We agree with the Michigan Supreme Court's position in Wilson v. Fireman's Insurance Company (1978), 403 Mich. 339, 269 N.W.2d 170, where the court held that despite language in the insurance policy similar to the one quoted above, the insurer was required to pay the insured land contract seller the full amount stated under the policy. In that case, the court held that the seller maintained insurance on the property after the sale, no evidence was *275 introduced that the premium was less than the usual for such a house, as would happen only if a debt was due to the seller, and that the risk to the insurer was not increased by the transaction. Wilson, 269 N.W.2d at 172.

In the case before us, respondents informed the appellant's agent about the contract for sale with Chesley. No evidence in the record indicated that appellant's risk was increased, nor did it adjust the respondents' premium after the transaction. We hold that the terms of the insurance policy do not necessarily limit the respondents to the unpaid balance of the contract.

II

Whether the District Court erred when it did not enforce the pro rata clause contained in the respondents' fire insurance policy.

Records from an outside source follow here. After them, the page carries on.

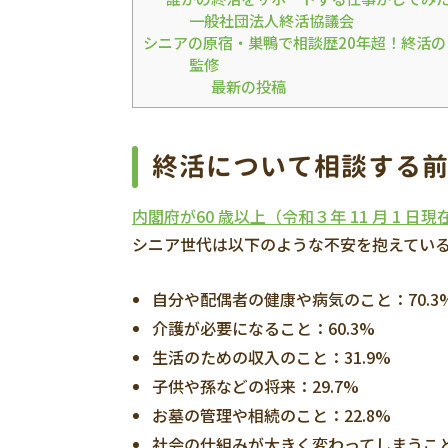
一般社団法人終活協議会
シニアの原宿・巣鴨で相談歴20年超！終活
監修
最新の投稿
終活について相談する
内閣府が60 歳以上（令和３年 11 月 1 日現在
シニア世代は以下のような不安を抱えてい
自分や配偶者の健康や病気のこと：70.3
介護が必要になること：60.3%
生活のための収入のこと：31.9%
子供や孫などの将来：29.7%
お墓の管理や相続のこと：22.8%
社会の仕組みが大きく変わってしまうこと：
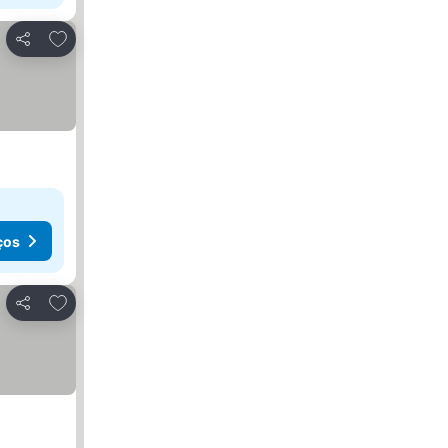
Adicionar aos favoritos
Partilhar
ços
Adicionar aos favoritos
Partilhar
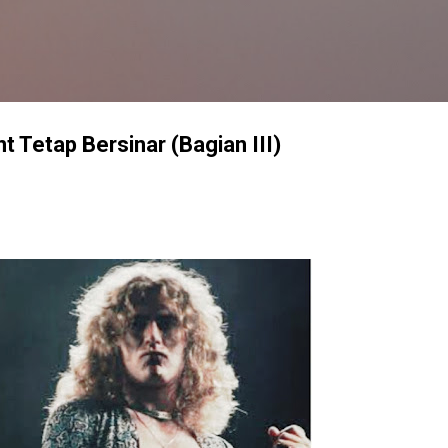
Langsung ke konten utama
 Tetap Bersinar (Bagian III)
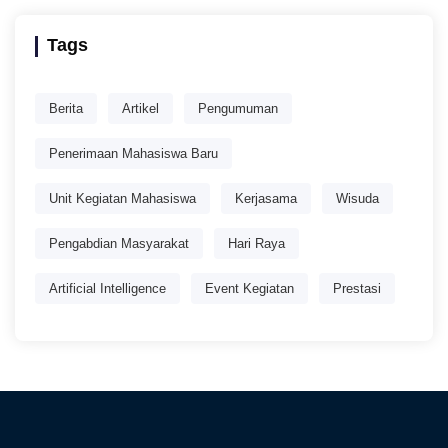
Tags
Berita
Artikel
Pengumuman
Penerimaan Mahasiswa Baru
Unit Kegiatan Mahasiswa
Kerjasama
Wisuda
Pengabdian Masyarakat
Hari Raya
Artificial Intelligence
Event Kegiatan
Prestasi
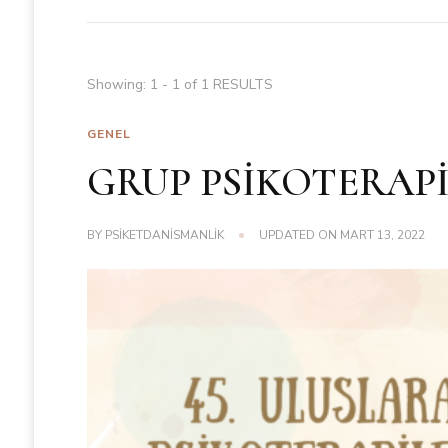
Showing: 1 - 1 of 1 RESULTS
GENEL
GRUP PSİKOTERAPİ
BY
PSIKETDANISMANLIK
UPDATED ON
MART 13, 2022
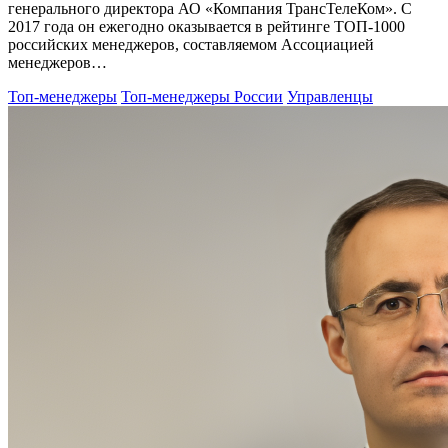
генерального директора АО «Компания ТрансТелеКом». С
2017 года он ежегодно оказывается в рейтинге ТОП-1000
российских менеджеров, составляемом Ассоциацией
менеджеров…
Топ-менеджеры
Топ-менеджеры России
Управленцы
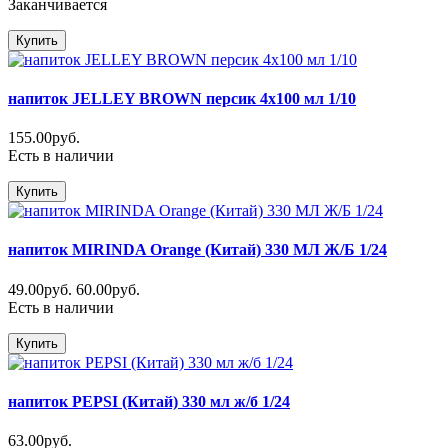
Заканчивается
Купить
напиток JELLEY BROWN персик 4х100 мл 1/10
155.00руб.
Есть в наличии
Купить
напиток MIRINDA Orange (Китай) 330 МЛ Ж/Б 1/24
49.00руб.
60.00руб.
Есть в наличии
Купить
напиток PEPSI (Китай) 330 мл ж/б 1/24
63.00руб.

In McCarter v. Glacier Gen. Ass. Co. (1976), 169 Mont. 269, 273, 546 P.2d 249, 251, we noted that pro rata policies are not unlawful per se but are generally valid and enforceable. The clause appellant is referring to stated the following:

Other Insurance. If you are carrying other insurance on the property to which this policy applies, the coverage under this policy is null and void. We may permit other insurance, however, by endorsement to this policy. If other insurance is permitted, we will not be liable for a greater portion of any loss than our pro rata share on excess of any deductible.

Appellant argues that the second and third sentences of the proration clause apply to the facts of this case and that the term "other insurance" means insurance carried on the property by anyone. However, we note that this case involves two separate individuals insuring two entirely different interests. A leading treatise on insurance law has discussed the effect of other insurance clauses relating to these facts.

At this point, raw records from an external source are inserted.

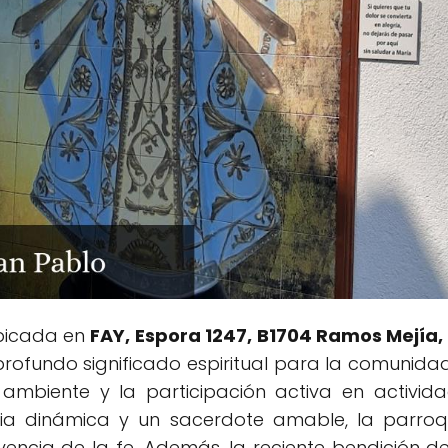
ubicada en
FAY, Espora 1247, B1704 Ramos Mejía, 
 profundo significado espiritual para la comunidad
ambiente y la participación activa en activid
ia dinámica y un sacerdote amable, la parroqu
vencia de la fe. Además, la reciente bendición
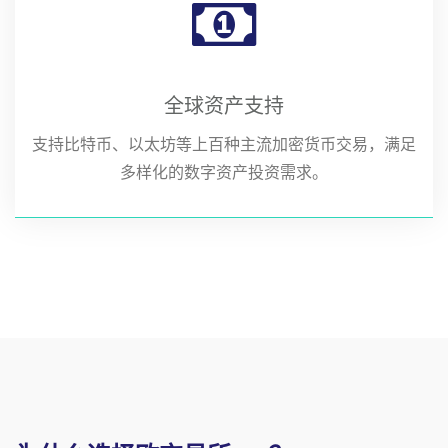
全球资产支持
支持比特币、以太坊等上百种主流加密货币交易，满足
多样化的数字资产投资需求。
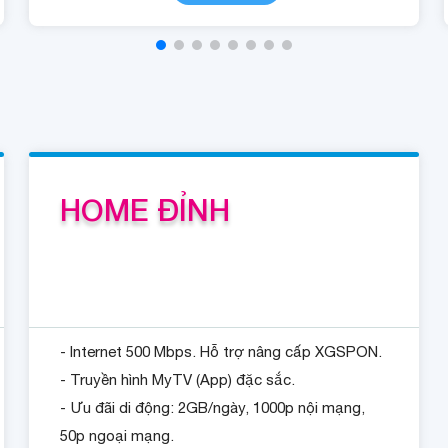
HOME ĐỈNH
- Internet 500 Mbps. Hỗ trợ nâng cấp XGSPON.
- Truyền hình MyTV (App) đặc sắc.
- Ưu đãi di động: 2GB/ngày, 1000p nội mạng,
50p ngoại mạng.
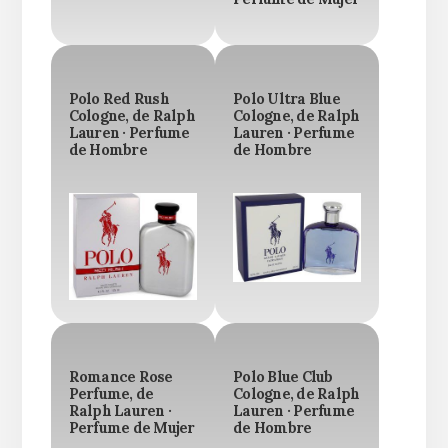
Polo Red Rush
Polo Ultra Blue
Cologne, de Ralph
Cologne, de Ralph
Lauren · Perfume
Lauren · Perfume
de Hombre
de Hombre
Romance Rose
Polo Blue Club
Perfume, de
Cologne, de Ralph
Ralph Lauren ·
Lauren · Perfume
Perfume de Mujer
de Hombre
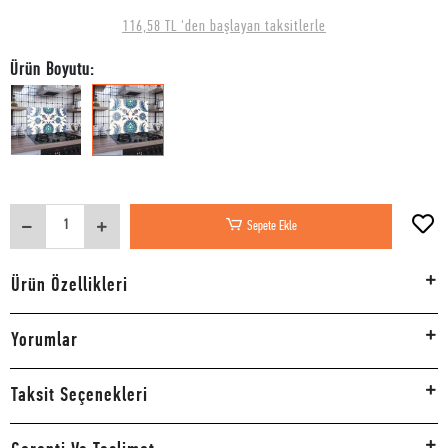
116,58 TL 'den başlayan taksitlerle
Ürün Boyutu:
Sepete Ekle
Ürün Özellikleri
Yorumlar
Taksit Seçenekleri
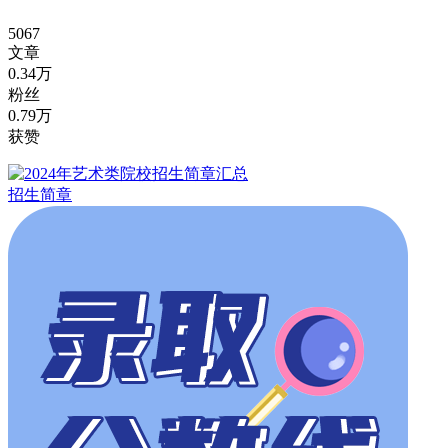
5067
文章
0.34万
粉丝
0.79万
获赞
招生简章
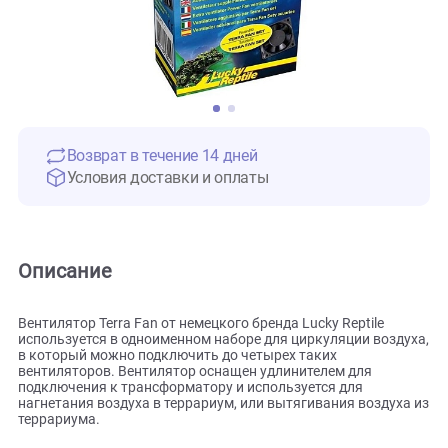
Возврат в течение 14 дней
Условия доставки и оплаты
Описание
Вентилятор Terra Fan от немецкого бренда Lucky Reptile
используется в одноименном наборе для циркуляции возд
в который можно подключить до четырех таких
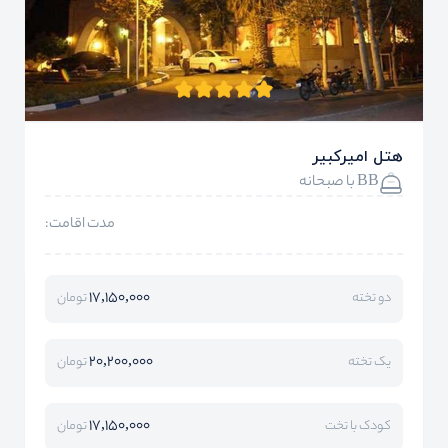
هتل امیرکبیر
BB با صبحانه
مدت اقامت:
17,150,000
دو تخته
تومان
20,200,000
یک تخته
تومان
17,150,000
کودک با تخت
تومان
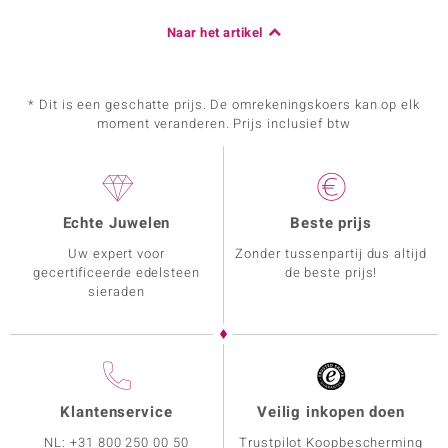
Naar het artikel
* Dit is een geschatte prijs. De omrekeningskoers kan op elk
moment veranderen. Prijs inclusief btw
Echte Juwelen
Beste prijs
Uw expert voor
Zonder tussenpartij dus altijd
gecertificeerde edelsteen
de beste prijs!
sieraden
Klantenservice
Veilig inkopen doen
NL:
+31 800 250 00 50
Trustpilot Koopbescherming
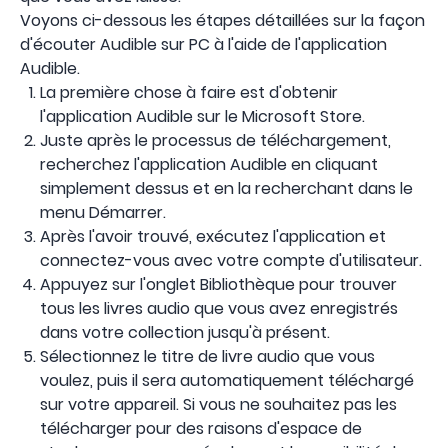
Voyons ci-dessous les étapes détaillées sur la façon
d'écouter Audible sur PC à l'aide de l'application
Audible.
La première chose à faire est d'obtenir
l'application Audible sur le Microsoft Store.
Juste après le processus de téléchargement,
recherchez l'application Audible en cliquant
simplement dessus et en la recherchant dans le
menu Démarrer.
Après l'avoir trouvé, exécutez l'application et
connectez-vous avec votre compte d'utilisateur.
Appuyez sur l'onglet Bibliothèque pour trouver
tous les livres audio que vous avez enregistrés
dans votre collection jusqu'à présent.
Sélectionnez le titre de livre audio que vous
voulez, puis il sera automatiquement téléchargé
sur votre appareil. Si vous ne souhaitez pas les
télécharger pour des raisons d'espace de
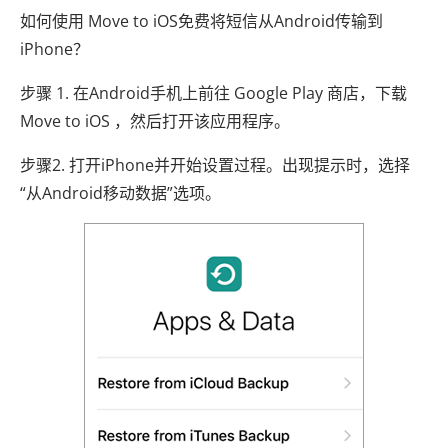
如何使用 Move to iOS免费将短信从Android传输到
iPhone？
步骤 1. 在Android手机上前往 Google Play 商店，下载
Move to iOS ，然后打开该应用程序。
步骤2. 打开iPhone并开始设置过程。出现提示时，选择
“从Android移动数据”选项。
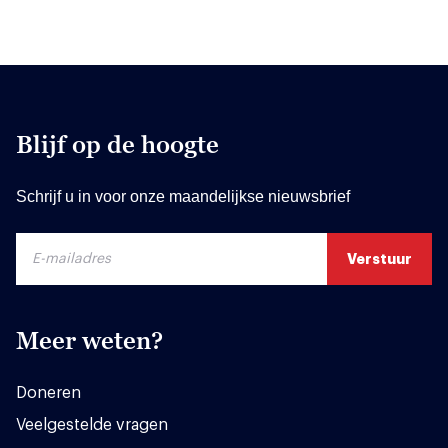
Blijf op de hoogte
Schrijf u in voor onze maandelijkse nieuwsbrief
Meer weten?
Doneren
Veelgestelde vragen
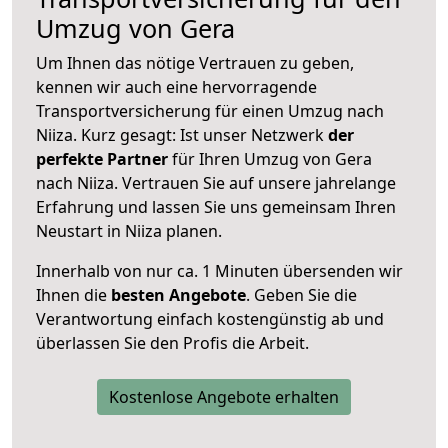
Umzug von Gera
Um Ihnen das nötige Vertrauen zu geben,
kennen wir auch eine hervorragende
Transportversicherung für einen Umzug nach
Niiza. Kurz gesagt: Ist unser Netzwerk
der
perfekte Partner
für Ihren Umzug von Gera
nach Niiza. Vertrauen Sie auf unsere jahrelange
Erfahrung und lassen Sie uns gemeinsam Ihren
Neustart in Niiza planen.
Innerhalb von
nur ca. 1 Minuten übersenden wir
Ihnen die
besten Angebote
. Geben Sie die
Verantwortung einfach kostengünstig ab und
überlassen Sie den Profis die Arbeit.
Kostenlose Angebote erhalten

By definition, other or double insurance exists where two or more policies of insurance are effected upon or cover the same interests in the same property, against the same risks, and in favor of, or for the benefit of, the same person. As all of these conditions must concur, it follows that if different persons have different interests in the same subject of insurance, each may insure his interest without effecting other or double insurance. [Emphasis added.]

Couch on Insurance 2d (Rev Ed) § 37B:104 (1985).

In this instance, we have two separate interests being insured. Chesley assigned his right to proceeds from his insurance policy to the respondents. The assignment has allowed respondents to receive insurance benefits in excess of the value of the home and property. Although this type of situation works against the justification for insurance which is one of indemnification and not profit, we believe that insurance companies are in a better position to draft policies to prevent such occurrences as what happened here.

Affirmed.

TURNAGE, C.J., and HARRISON, McDONOUGH and TRIEWEILER, JJ., concur.